Text to read |
▬▬▬▬▬▬

In PyTorch, is it possible to freeze a module by a coefficient?


In my experiment, I want to first train a low-level model (L), then reuse it in a higher-level task (H). Usually I would come to freezing the model L when trainig H. But is it possible to not completely freeze L, but freeze it by a coefficient, sort of.

I'm sorry if this sounds mathematically incorrect, but if we assume that in the case of a non-frozen model it is affected by gradient at scale of 1.0, and when it's frozen it is affected by 0.0, I would love to be able to vary this coefficient, so I could have not a completely frozen module (0.0), but still be partially affected by the gradient descent (fro example, by 0.1). But it is still important, that model L fully affects the result of H. Or in other words, it affects the result by the scale of 1.0, but at the stage of back-propagation, it is affected by 0.1.

The main idea behind this is for model L to get slightly tuned w.r.t. to a high-level task.

▬▬▬▬▬▬

Required work |
1 - In the matched point rows, from the first line through the line holding "Dot at: (485, 292)", swap "pose" for "view" and write those lines out again with nothing else changed.
2 - Write what comes next in the question about partly freezing a PyTorch module by a coefficient, picking up after its last sentence.

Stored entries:
▬▬▬▬▬▬

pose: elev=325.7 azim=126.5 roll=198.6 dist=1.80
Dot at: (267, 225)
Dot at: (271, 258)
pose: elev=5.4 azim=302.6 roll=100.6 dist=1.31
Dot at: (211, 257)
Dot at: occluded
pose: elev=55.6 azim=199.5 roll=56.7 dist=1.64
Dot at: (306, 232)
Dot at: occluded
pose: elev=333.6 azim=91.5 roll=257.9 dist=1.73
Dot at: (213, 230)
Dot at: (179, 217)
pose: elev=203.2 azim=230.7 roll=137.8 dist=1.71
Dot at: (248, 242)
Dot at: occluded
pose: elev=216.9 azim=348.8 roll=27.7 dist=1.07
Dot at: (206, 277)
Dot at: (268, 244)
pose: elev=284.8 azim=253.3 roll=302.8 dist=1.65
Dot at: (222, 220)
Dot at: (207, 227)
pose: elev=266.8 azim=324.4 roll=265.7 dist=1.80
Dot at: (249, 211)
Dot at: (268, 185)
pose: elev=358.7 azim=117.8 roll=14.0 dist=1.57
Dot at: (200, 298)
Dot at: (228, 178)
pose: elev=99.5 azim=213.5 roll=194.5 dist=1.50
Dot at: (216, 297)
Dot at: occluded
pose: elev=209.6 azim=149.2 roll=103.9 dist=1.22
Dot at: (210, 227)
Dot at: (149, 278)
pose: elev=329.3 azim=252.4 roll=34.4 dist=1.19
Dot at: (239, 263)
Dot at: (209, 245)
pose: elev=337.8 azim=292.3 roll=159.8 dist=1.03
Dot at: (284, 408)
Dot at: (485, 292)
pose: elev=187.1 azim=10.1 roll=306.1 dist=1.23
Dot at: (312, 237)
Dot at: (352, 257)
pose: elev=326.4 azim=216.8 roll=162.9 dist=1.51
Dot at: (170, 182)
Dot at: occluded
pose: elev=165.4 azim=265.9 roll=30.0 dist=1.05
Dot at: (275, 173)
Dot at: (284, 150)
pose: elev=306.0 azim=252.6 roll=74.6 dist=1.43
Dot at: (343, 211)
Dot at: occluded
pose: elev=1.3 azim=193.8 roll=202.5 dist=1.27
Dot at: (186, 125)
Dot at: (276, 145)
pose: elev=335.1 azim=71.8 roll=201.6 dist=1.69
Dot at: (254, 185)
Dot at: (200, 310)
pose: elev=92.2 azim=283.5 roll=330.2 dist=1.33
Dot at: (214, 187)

▬▬▬▬▬▬

Answers by task |
1 -
view: elev=325.7 azim=126.5 roll=198.6 dist=1.80
Dot at: (267, 225)
Dot at: (271, 258)
view: elev=5.4 azim=302.6 roll=100.6 dist=1.31
Dot at: (211, 257)
Dot at: occluded
view: elev=55.6 azim=199.5 roll=56.7 dist=1.64
Dot at: (306, 232)
Dot at: occluded
view: elev=333.6 azim=91.5 roll=257.9 dist=1.73
Dot at: (213, 230)
Dot at: (179, 217)
view: elev=203.2 azim=230.7 roll=137.8 dist=1.71
Dot at: (248, 242)
Dot at: occluded
view: elev=216.9 azim=348.8 roll=27.7 dist=1.07
Dot at: (206, 277)
Dot at: (268, 244)
view: elev=284.8 azim=253.3 roll=302.8 dist=1.65
Dot at: (222, 220)
Dot at: (207, 227)
view: elev=266.8 azim=324.4 roll=265.7 dist=1.80
Dot at: (249, 211)
Dot at: (268, 185)
view: elev=358.7 azim=117.8 roll=14.0 dist=1.57
Dot at: (200, 298)
Dot at: (228, 178)
view: elev=99.5 azim=213.5 roll=194.5 dist=1.50
Dot at: (216, 297)
Dot at: occluded
view: elev=209.6 azim=149.2 roll=103.9 dist=1.22
Dot at: (210, 227)
Dot at: (149, 278)
view: elev=329.3 azim=252.4 roll=34.4 dist=1.19
Dot at: (239, 263)
Dot at: (209, 245)
view: elev=337.8 azim=292.3 roll=159.8 dist=1.03
Dot at: (284, 408)
Dot at: (485, 292)

2 -
I googled the question, but the best I came up with these two questions, which, I believe, could contain a hint to my question, but I still can't figure out how to have separate "weights" for forward and backward passes:

  1. https://discuss.pytorch.org/t/multiply-a-model-by-trainable-scalar/76308
  2. https://discuss.pytorch.org/t/different-forward-and-backward-weights/52800/10 This one seems to answer the question, but it seems too hacky, and maybe outdated. Maybe there are more established and actual methods of doing this?

Solution

  • From what I understand, you're trying to specify a different learning rate for different parts of your model. Pytorch optimizers support that option directly:

    optim.SGD([
                  {'params': model.base.parameters()},
                  {'params': model.L.parameters(), 'lr': 1e-3}
                ], lr=1e-2, momentum=0.9)
    

    From there, you can run a training loop as usual.